> **PROBLEM SET**:
a. Transcribe the passage of the forum thread about OCaml AST nodes starting at "(I did not include" and ending at "of a Psig_class_type?".
b. In the forum thread about OCaml AST nodes, what is the compiler variable tied to the ocamlc -i flag called?
c. List every OCaml AST node name that appears in the forum thread about OCaml AST nodes.

Edit: As an aside, besides reading documentation on these features (which didn't yield any AST patterns I didn't already know about), I recalled that the compiled can derive the interface from the implementation ocamlc -i. I traced down the variable in the compiler (it's called print_types) that's linked to this flag and found all of its uses, but it was not immediately apparent to me where at any of its uses code is called that derives the mli file (perhaps it is done progressively with the parse, since compiling produces a cmi?). If someone with more OCaml chops or more experience with the compiler could point me to where the mli file is derived, it may be easier to reverse engineer these module and class AST nodes.

Edit 2: I am also aware of How to auto-generate stubs from mli file?, however the answer there is "do it manually," which definitely conflicts with what I'm attempting! (The answerer also claims that such a tool would be trivial, but after pouring over these AST nodes for a while, I beg to differ!)

Bailey Parker
  • 15,599
  • 5
  • 53
  • 91

2 Answers2

2

(I did not include the -dparsetree in my answer as it is heavy and not that interesting).

I believe that Pmty_with and Pmty_typeof can only occur in ml files (and not mli files). Is this assumption correct?

module M : module type of struct type t end with type t = int

As you can see from this valid mli file, this assumption isn't correct. .mli files require the same parser as .ml files do.

Can Pcty_signature occur as a node that isn't the child of a Psig_class_type?

class type c = object inherit object method x : int end end

Yes it can. Pcty_signature can occur anywhere a class type can occur. (note that there are two Pcty_signature here, one is the child of Pctf_inherit).

a Pcty_arrow occur in a valid mli file? Where? As a child of what?

class c' : int -> object method x : int end

Yes it can! And it can occur anywhere you'd indicate a class type.

> **INFORMATION SHOWN**:
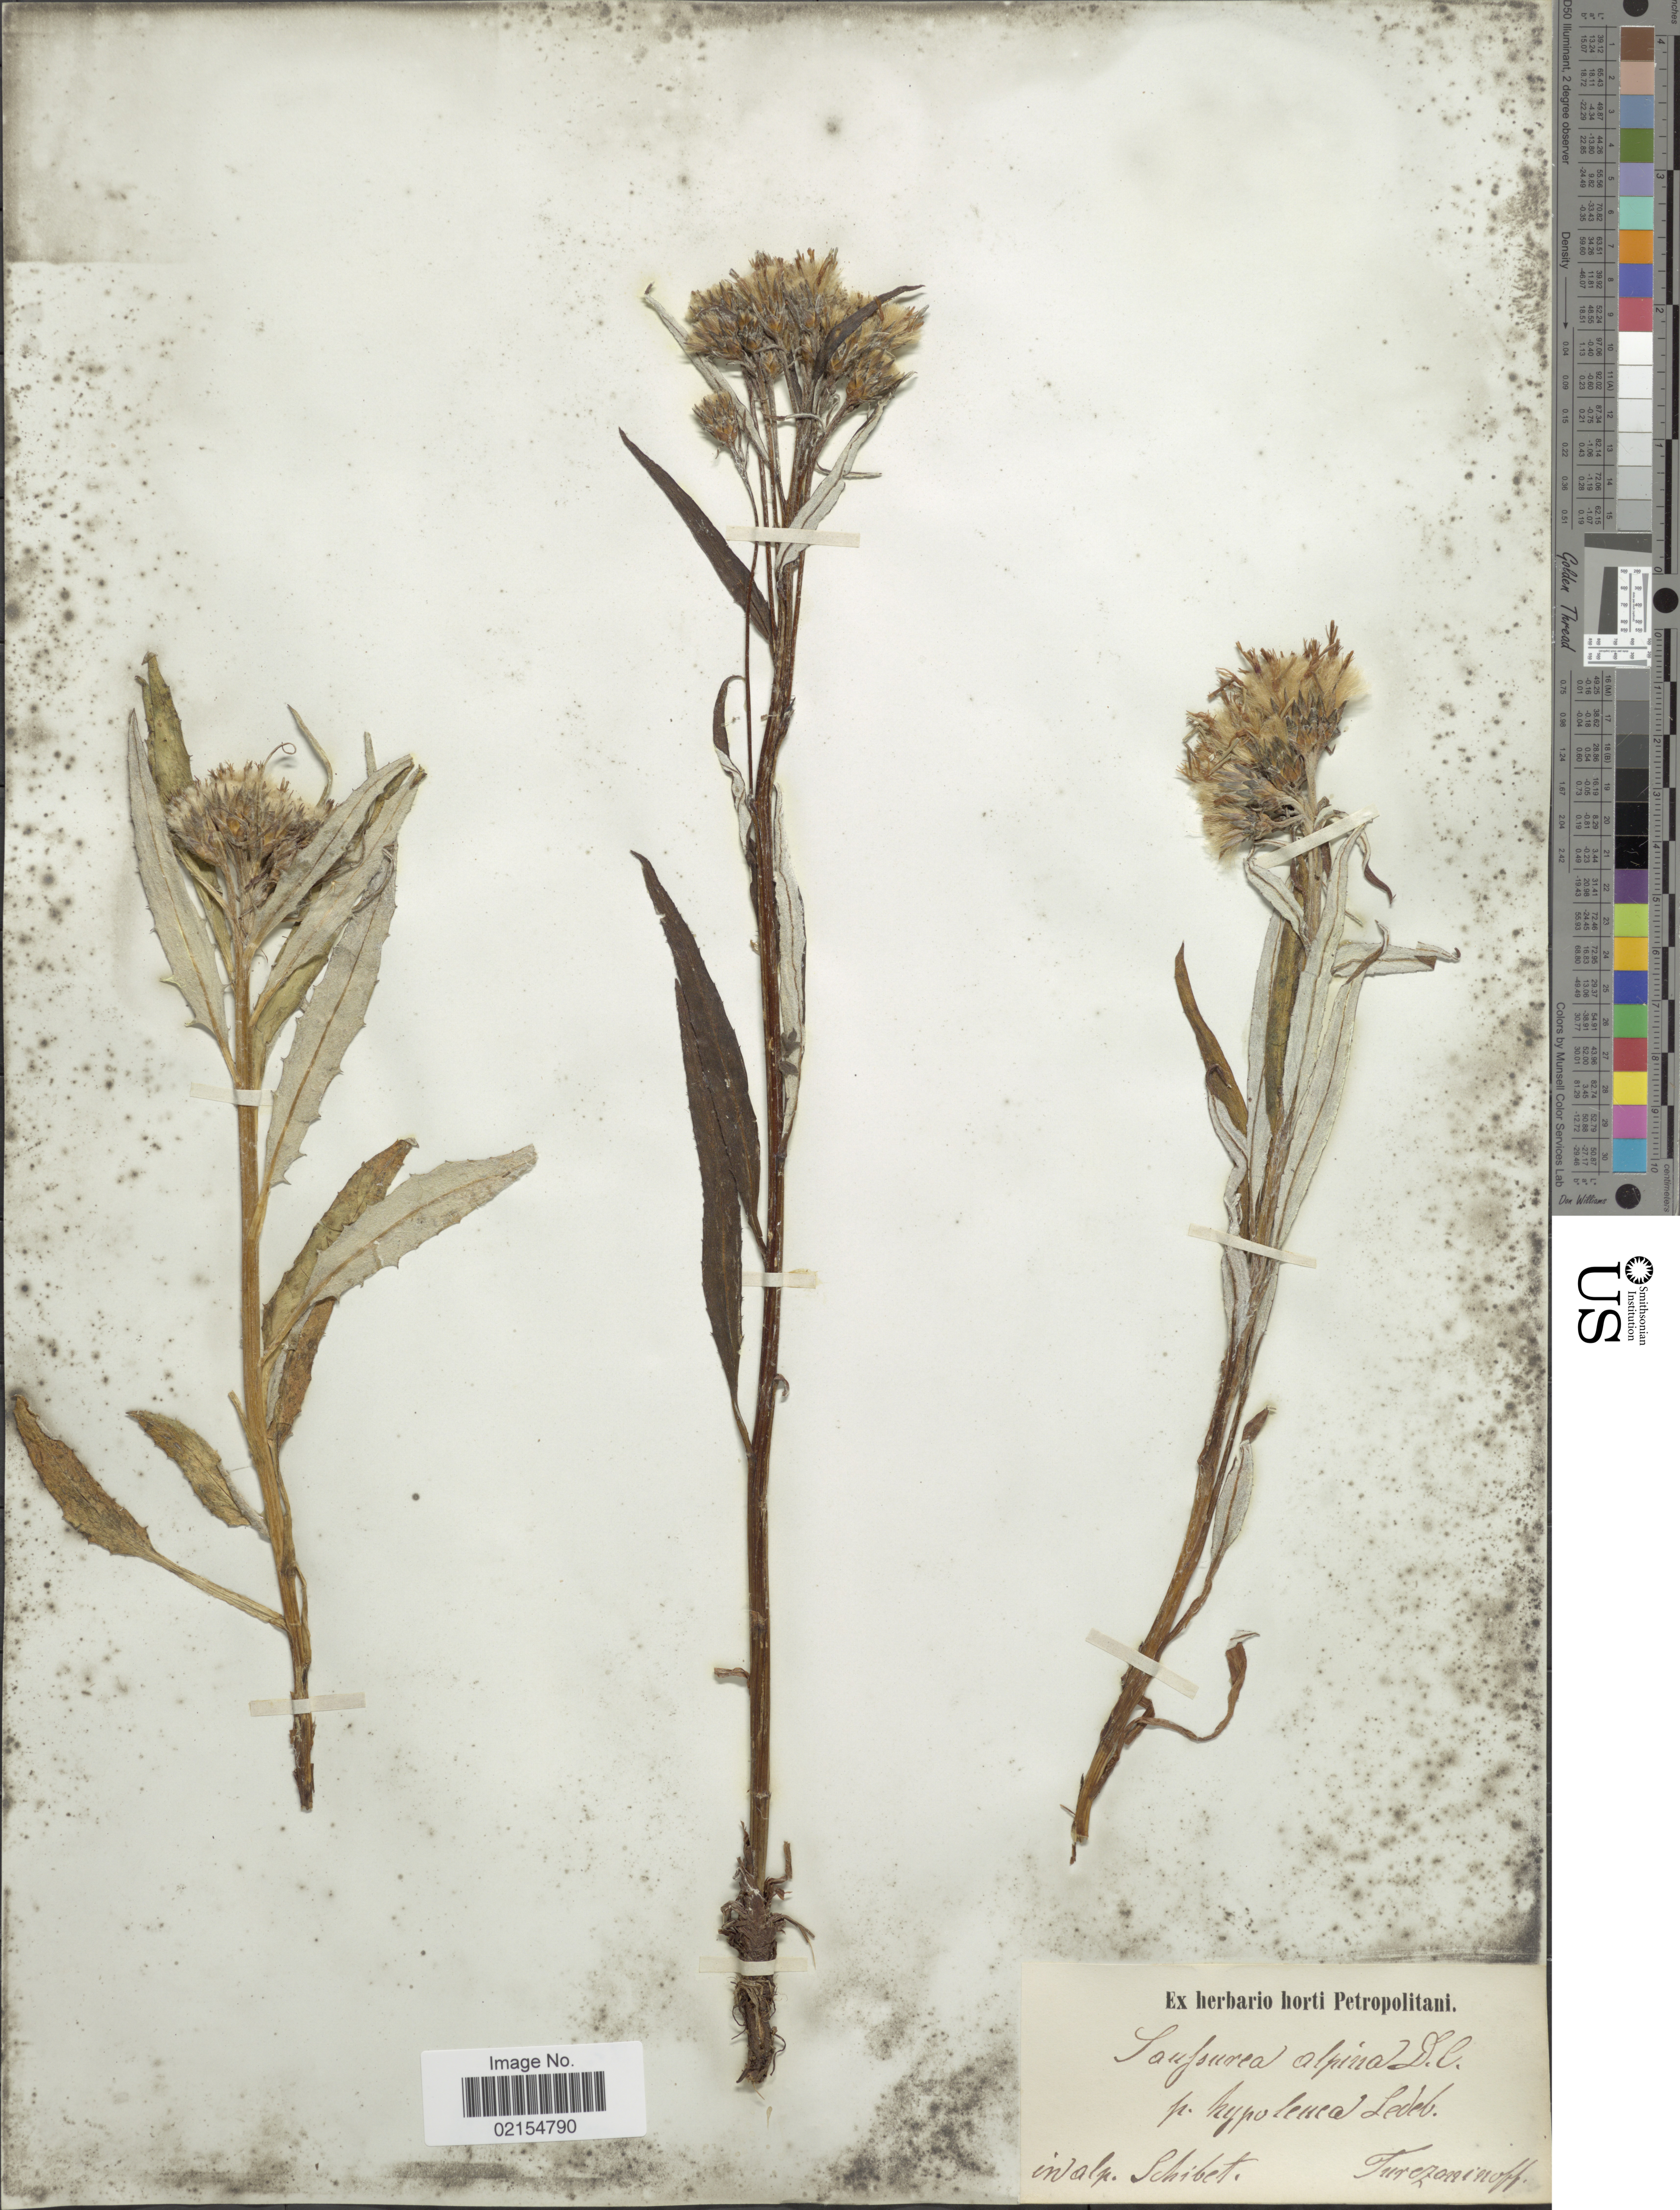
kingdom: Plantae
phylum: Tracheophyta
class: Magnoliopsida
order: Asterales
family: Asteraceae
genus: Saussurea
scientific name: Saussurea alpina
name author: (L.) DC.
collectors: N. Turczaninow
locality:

> **TASK-BY-TASK RESULTS**:
a.
(I did not include the -dparsetree in my answer as it is heavy and not that interesting).

I believe that Pmty_with and Pmty_typeof can only occur in ml files (and not mli files). Is this assumption correct?

module M : module type of struct type t end with type t = int

As you can see from this valid mli file, this assumption isn't correct. .mli files require the same parser as .ml files do.

Can Pcty_signature occur as a node that isn't the child of a Psig_class_type?

b. print_types

c. Pmty_with, Pmty_typeof, Pcty_signature, Psig_class_type, Pctf_inherit, Pcty_arrow